沖縄県知事選 新人・古謝玄太氏はなぜ圧勝?県民は基地問題より経済重視か 移設「容認」掲げた初の県知事【記者解説】
TBS NEWS DIG Powered by JNN
2026-09-14 11:59
沖縄県知事選挙の取材を続けてきた地元・沖縄の上江洲記者に聞きます。
【動画】沖縄県知事選 新人・古謝玄太氏はなぜ圧勝?県民は基地問題より経済重視か 移設「容認」掲げた初の県知事【記者解説】
(Q.新人の古謝さんの圧勝となりましたが、要因は何でしょうか?)
最大の要因は古謝さんが掲げた「経済政策」への期待の大きさと言えます。JNNの出口調査でも、有権者が最も重視した政策は「経済の活性化」がおよそ半数を占めた一方、これまで大きな争点とされていた「アメリカ軍基地問題」はおよそ21%でした。

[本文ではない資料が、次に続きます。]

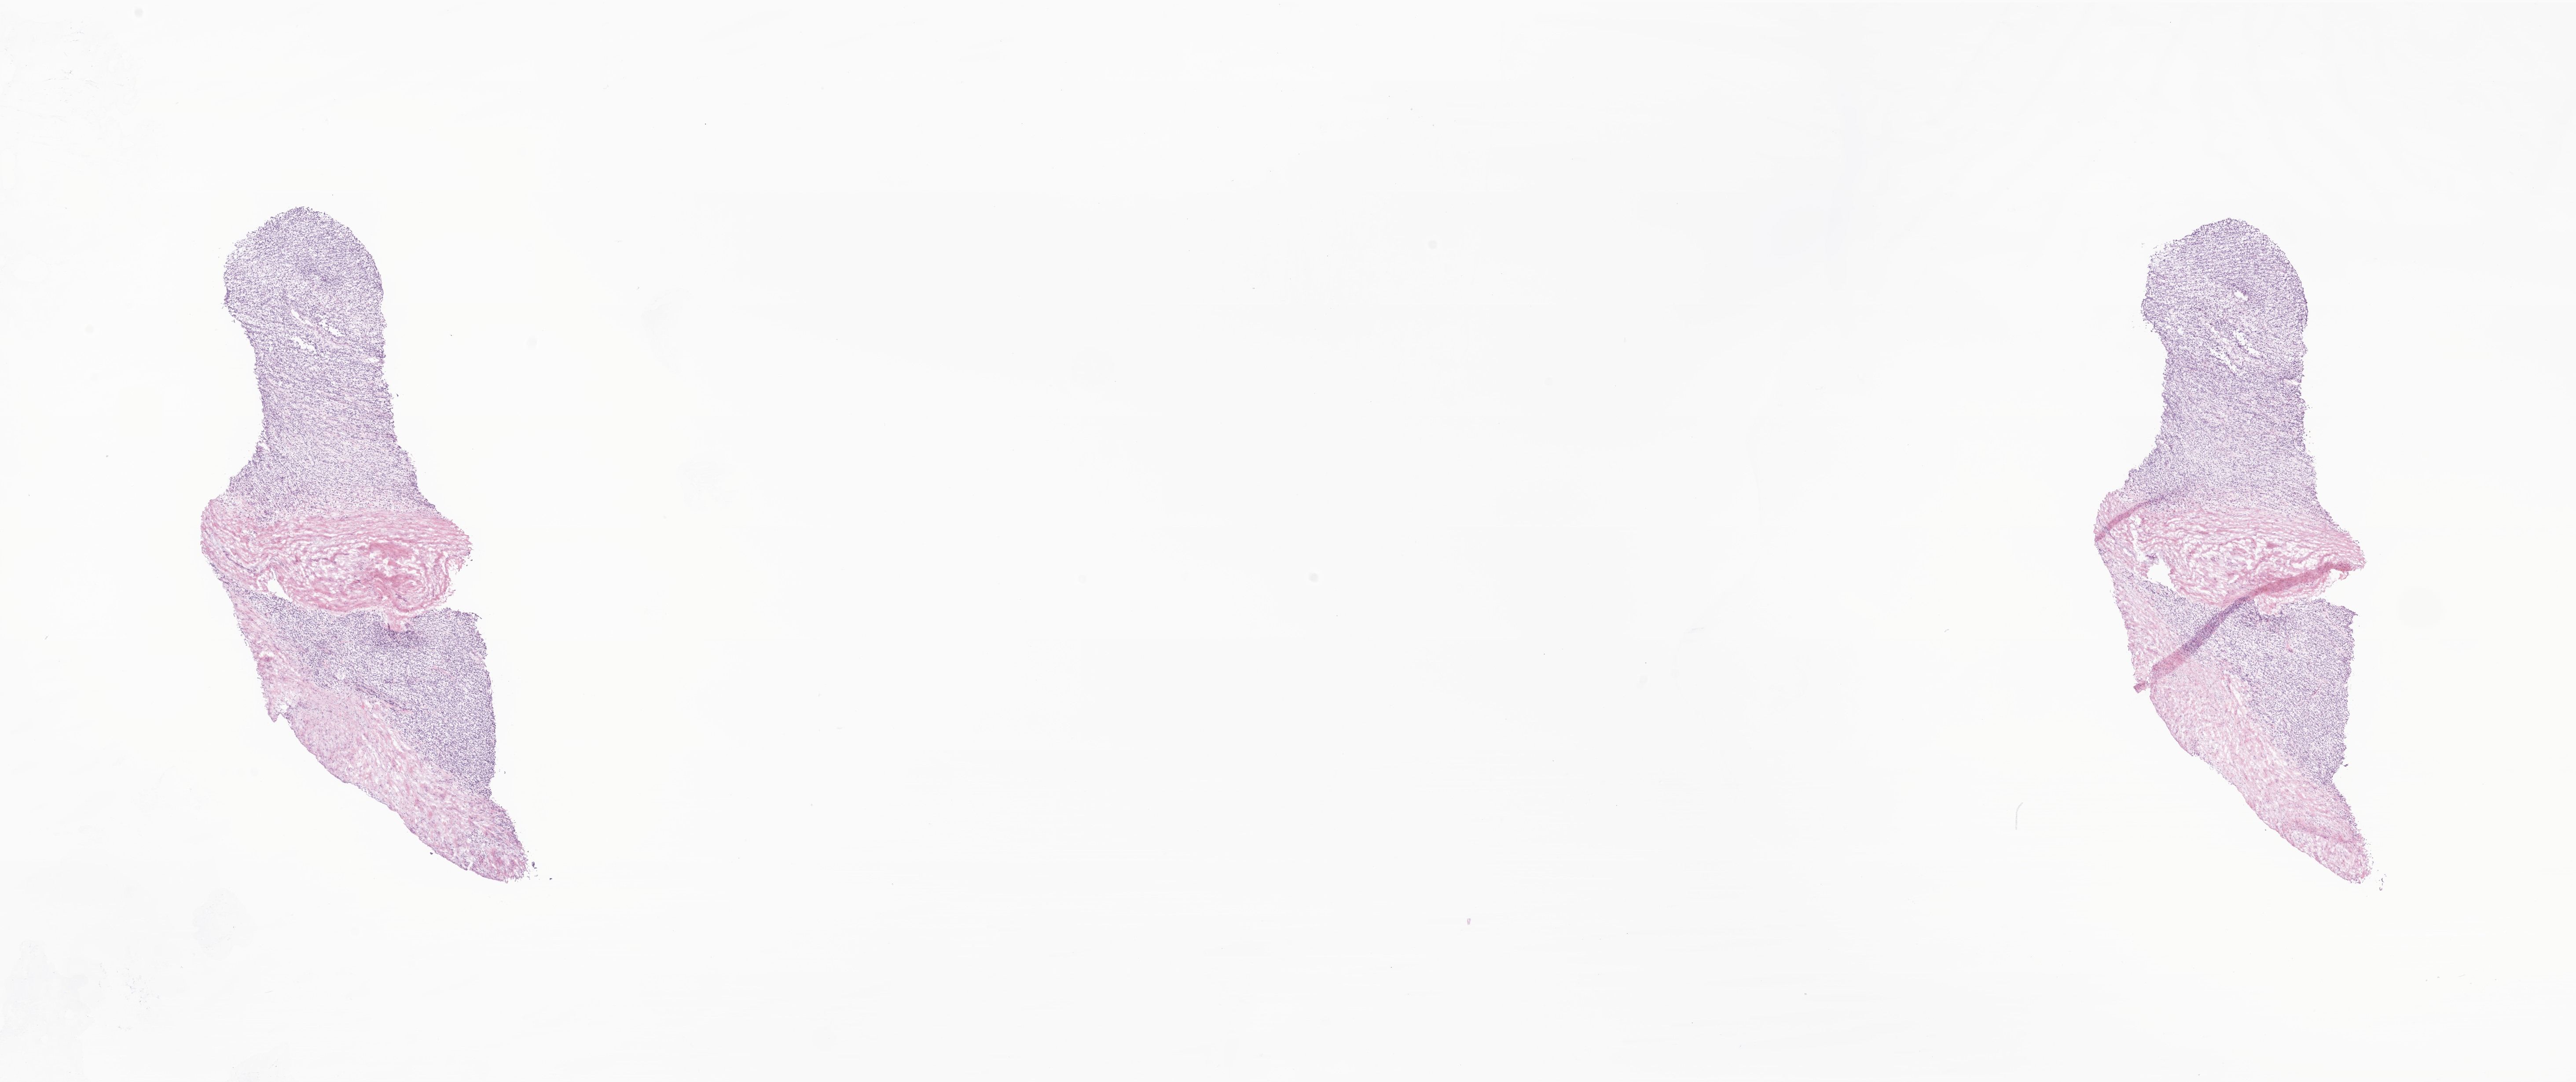
Whole-slide image, H&E stain of tumor tissue from the testis — shown as a low-resolution overview of the whole scanned area (about 24.7 x 10.4 mm); cryosection (OCT / tissue freezing medium). Patient: male, age 202 months (16 years 10 months).
• diagnosis (ICD-O-3 morphology term): Rhabdomyosarcoma, NOS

これまで、沖縄県は基地負担軽減のため辺野古移設「反対」を訴えてきましたが、政府と県との対話は深まらず、移設工事は進んできました。辺野古移設の既成事実化が進むなか、県民は基地問題以上に経済を重視したと言えます。
(Q.この結果が、基地問題にどんな影響を与えると見ていますか?)
大きな転換点になります。古謝さんは、2014年に辺野古の埋め立て工事が動き出してから移設「容認」を掲げた初めての県知事となります。ただ、工事は軟弱地盤の影響で順調にいっても2030年代半ば以降の完了とされていて、今後の進捗は不透明です。
また、古謝さんは、沖縄の過重な基地負担の軽減に取り組むとも明言してきました。関係者によりますと、古謝さんは近く上京し、政府と面談する予定ですが、これまで進まなかった政府と沖縄の対話をどのように実現して、経済政策と基地負担の軽減を両立させるかが問われています。